** Start of Page excerpt **
Nothing could conceal the hard fact that no considerable force could be made ready in less than about a year from the declaration of war. In May 1917 a few American destroyers reached England. June 8 Gen. Pershing, who had been selected as commander-in-chief, arrived in England. June 26 a small detachment of U.S. troops reached France. From that time contingents continued to arrive, thus giving to the Allies the assurance that succour on a vast scale was being organized. New branches of military service were established, among them the Chemical Warfare Service which provided materials for lethal gases and for gas-masks and other means of resisting the enemy attacks. Congress, July 24, appropriated $640,000,000 for aviation. The whole land was full of unwonted and startling preparations. By Aug. about 700,000 men were enrolled in the army and 230,000 in the navy. Nevertheless, on Dec. 31 1917 the total number of troops in France was only 176,665.

Control of Industry and Transportation.—The establishment of huge war industries for making guns, munitions, clothing, and the varied supplies for a vast army put a great strain on the industry and transportation of the United States. The country was called upon to feed its own people, the army that was preparing to go abroad and, in considerable part, the Allied armies. Aug. 10 1917 a Food Control Act gave the President powers never before conferred with regard to food and fuel (see Food Supply). Herbert C. Hoover, of California, who had distinguished himself in the management of the Red Cross in Europe and especially in Belgium, was made Food Administrator with large powers. Before the war ended he had established “meatless days,” “wheatless days,” and “porkless days”; the price of grain was fixed; eventually the farmers were assured $2.20 a bushel for their wheat crops, which was more than twice what had been considered a good price before the war. The winter of 1917-8 was very severe and coal shipments were delayed both by storms and by pressure of war industries; so that even New York City was for a few days almost without fuel. The warming of buildings and houses was cut to the lowest point. Dr. Harry A. Garfield, president of Williams College, was made Fuel Administrator, and carried through drastic measures for stimulating production, regulating shipments and distributing the supply.
** End of Page excerpt **
** Start of Data records **
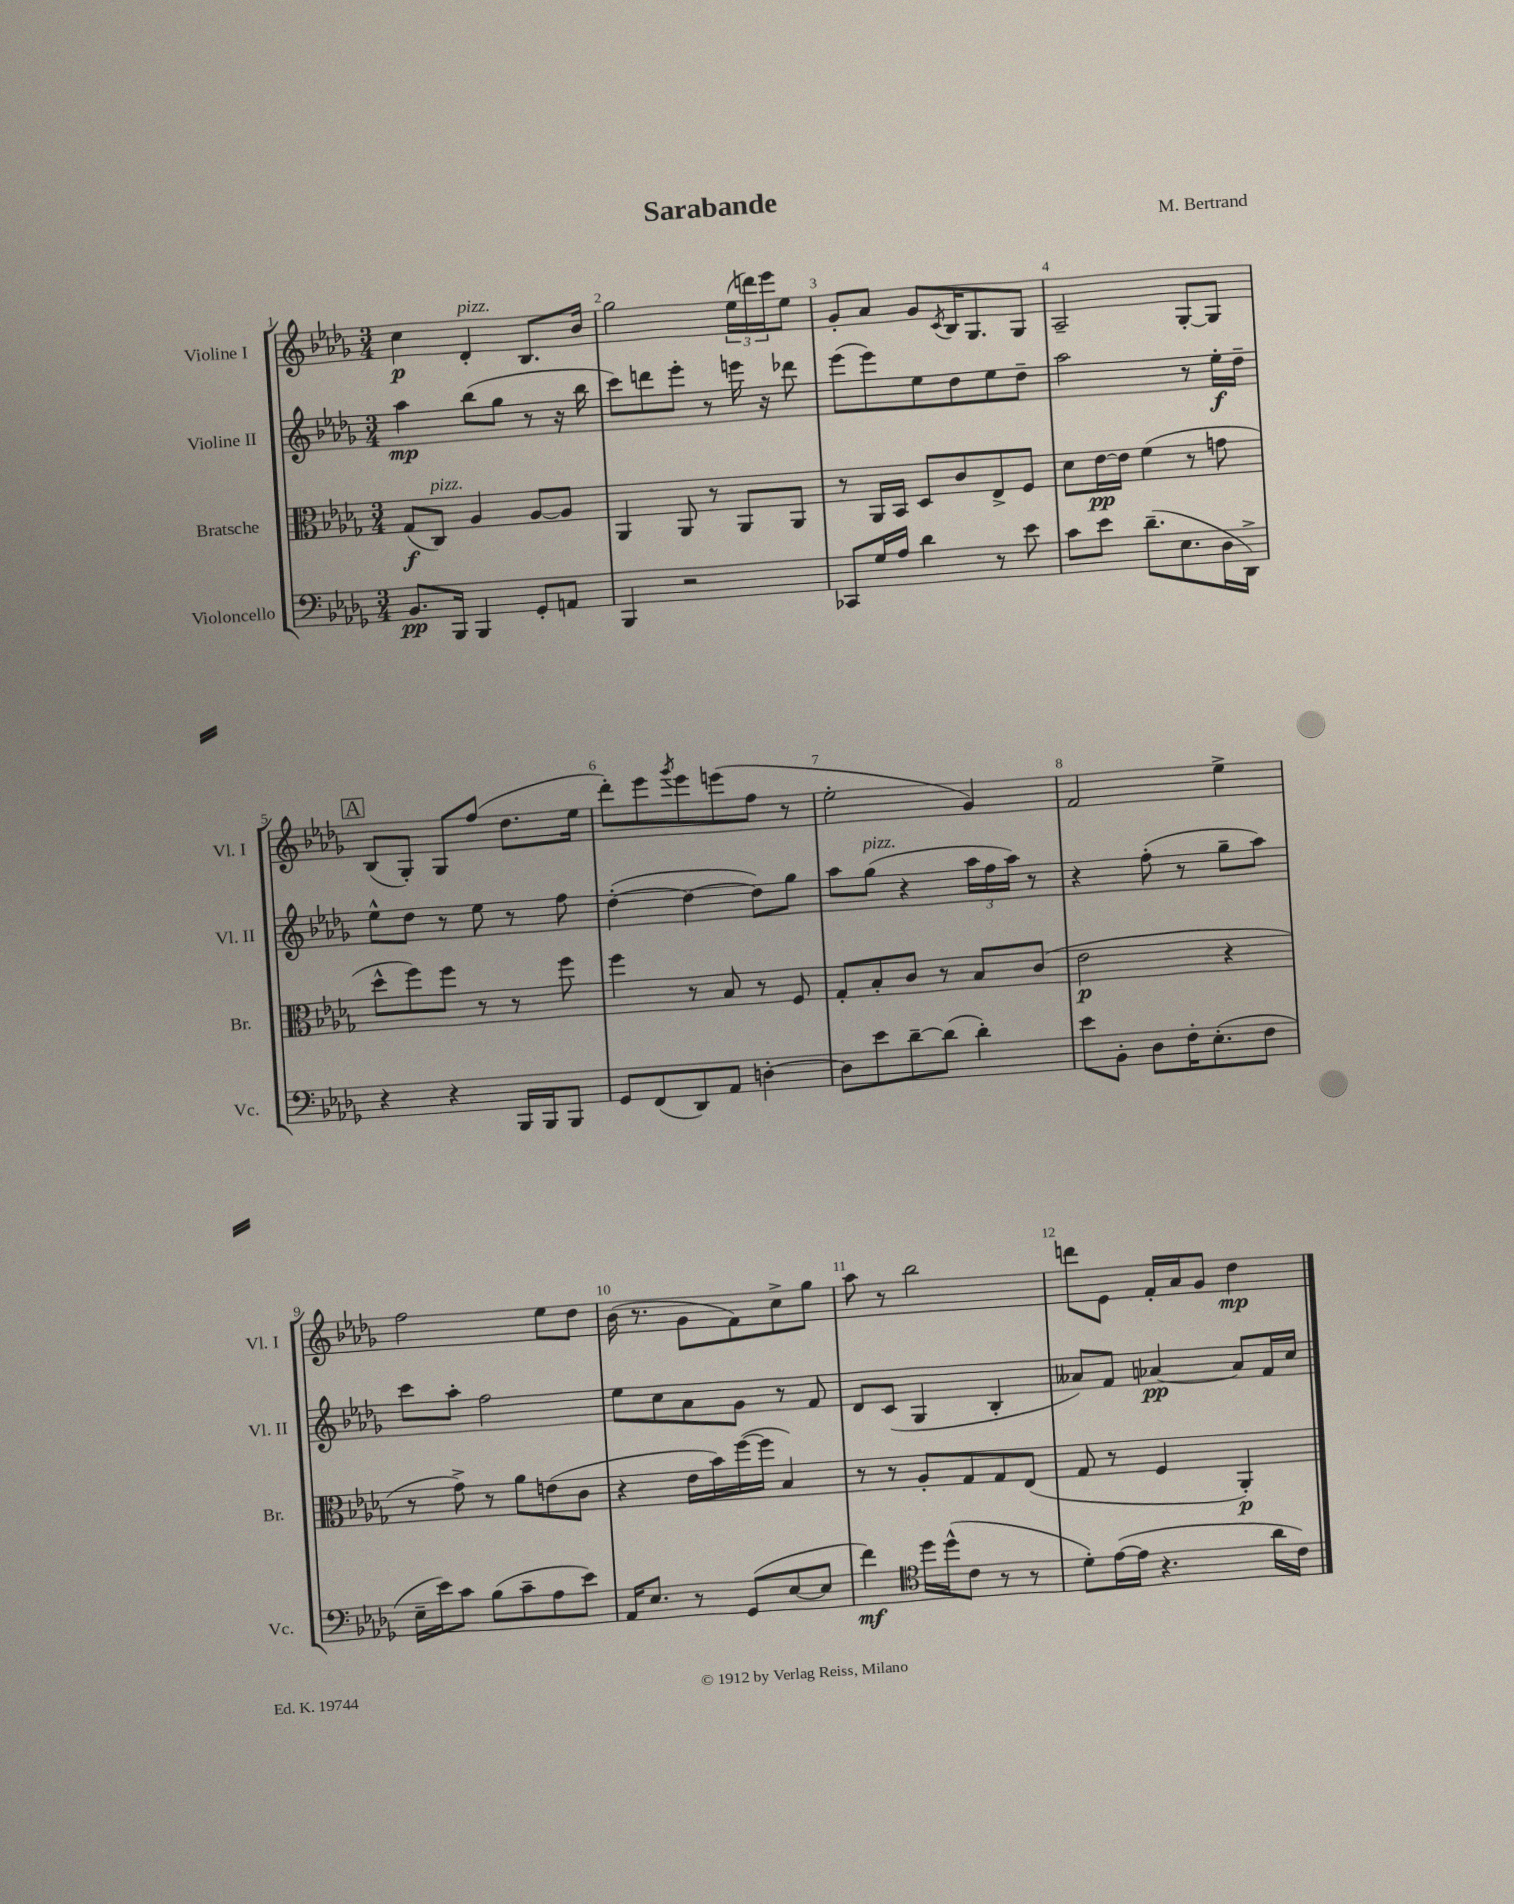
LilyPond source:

\header { title = "Sarabande" composer = "M. Bertrand" }
<<
\new StaffGroup <<
\new Staff = "s0" \with { instrumentName = "Violine I" shortInstrumentName = "Vl. I" } {
    \clef treble \key des \major \numericTimeSignature \time 3/4
    c''4\p des'4-.^\markup { \italic "pizz." } bes8. bes'16 |
    ges''2 \tuplet 3/2 { ees''16( d'''16) ees'''16 } ees''8 |
    ges'8-. aes'8 ges'8 \acciaccatura { c'8 } bes16 ges8. ges8 |
    aes2-- ges8~-. ges8 |
    \mark \markup { \box "A" } bes8( ges8-.) ges8 f''8( des''8. ees''16 |
    des'''8-.) ees'''8 \acciaccatura { ges'''8 } ees'''8 e'''8( f''8 r8 |
    ees''2-. ges'4) |
    f'2 ees''4-> |
    f''2 ees''8 des''8 |
    bes'16( r8. ges'8 f'8) c''8-> ges''8 |
    aes''8 r8 bes''2 |
    d'''8 ees'8 f'16-. aes'16 ges'8 des''4\mp \bar "|." |
}
\new Staff = "s1" \with { instrumentName = "Violine II" shortInstrumentName = "Vl. II" } {
    \clef treble \key des \major \numericTimeSignature \time 3/4
    aes''4\mp bes''8( ges''8 r8 r16 bes''16 |
    c'''8) d'''8 ees'''8-. r8 e'''16 r16 des'''8 |
    ees'''8( ees'''8) ees''8 des''8 ees''8 des''8-- |
    aes''2 r8 ees''16-.\f des''16-- |
    \mark \markup { \box "A" } ees''8-^ des''8 r8 ees''8 r8 f''8 |
    des''4~-.( des''4~ des''8) ges''8 |
    aes''8 ges''8^\markup { \italic "pizz." }( r4 \tuplet 3/2 { aes''16 f''16 aes''16) } r8 |
    r4 f''8-.( r8 ges''8-- aes''8) |
    c'''8 aes''8-. f''2 |
    ees''8 c''8 aes'8 ges'8 r8 f'8 |
    des'8 c'8( ges4 bes4-. |
    aeses'8) f'8 aes'4~\pp aes'8 f'16 c''16 \bar "|." |
}
\new Staff = "s2" \with { instrumentName = "Bratsche" shortInstrumentName = "Br." } {
    \clef alto \key des \major \numericTimeSignature \time 3/4
    ges8\f( c8^\markup { \italic "pizz." }) aes4 aes8~ aes8 |
    aes,4 aes,8 r8 aes,8 aes,8 |
    r8 aes,16 bes,16 des8 c'8 ees8-> f8 |
    des'8 ees'16~\pp ees'16 f'4( r8 g'8 |
    \mark \markup { \box "A" } des''8-^ f''8) f''8 r8 r8 f''8 |
    f''4 r8 bes8 r8 f8 |
    ges8-. bes8-. c'8 r8 bes8 c'8( |
    ees'2\p r4 |
    r8 ges'8->) r8 aes'8 e'8( c'8 |
    r4 ees'16 bes'16) f''16~( f''16 bes4) |
    r8 r8 aes8-. ges8 ges8 ees8( |
    ges8 r8 f4 aes,4-.\p) \bar "|." |
}
\new Staff = "s3" \with { instrumentName = "Violoncello" shortInstrumentName = "Vc." } {
    \clef bass \key des \major \numericTimeSignature \time 3/4
    bes,8.\pp bes,,16 bes,,4 ges,8-. a,8 |
    bes,,4 r2 |
    ces,8 ges16 aes16 des'4 r8 ees'8 |
    c'8 ees'8 des'8.--( ees8. des16 des,16->) |
    \mark \markup { \box "A" } r4 r4 bes,,16 bes,,16 bes,,8 |
    ges,8 f,8( des,8) aes,8 d4~-. |
    d8 ees'8 des'8~-- des'8( des'4-.) |
    ees'8 bes,8-. des8 f16-. ees8.-.( f8 |
    ees16-- ees'16) c'8 bes8( c'8-- aes8 ees'8) |
    aes,16 ees8. r8 ges,8( ees8~ ees8 |
    f'4\mf) \clef tenor des''16 des''16-^( c'8 r8 r8 |
    des'8-.) ees'16~( ees'16 r4. aes'16 c'16) \bar "|." |
}
>>
>>
\layout { \context { \Score \override BarNumber.break-visibility = ##(#f #t #t) barNumberVisibility = #all-bar-numbers-visible } }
** End of Data records **
__Tasks__
1 – In the excerpt on American war preparations, condense the paragraph beginning "Control of Industry and Transportation" into a short bulleted list that keeps its main facts.
2 – According to the excerpt on American war preparations, why was New York City almost without fuel for a few days? Answer in one to three sentences.

__Task-by-task results__
1 –
- Huge war industries making guns, munitions, clothing and army supplies strained U.S. industry and transportation.
- The country had to feed its own people, its army preparing to go abroad and, in large part, the Allied armies.
- The Food Control Act of Aug. 10 1917 gave the President unprecedented powers over food and fuel.
- Herbert C. Hoover, known for his Red Cross management in Europe and especially Belgium, became Food Administrator with large powers.
- Hoover set up "meatless," "wheatless" and "porkless" days. Grain prices were fixed, and farmers were eventually assured $2.20 a bushel for wheat, more than twice the prewar good price.
- In the severe winter of 1917-8, storms and war-industry pressure delayed coal shipments. Even New York City was almost without fuel for a few days, and heating was cut to the lowest point.
- Dr. Harry A. Garfield, president of Williams College, became Fuel Administrator and carried out drastic measures to boost production, regulate shipments and distribute the supply.

2 – The winter of 1917-8 was very severe, and coal shipments were delayed both by storms and by the pressure of war industries. As a result, even New York City was almost without fuel for a few days.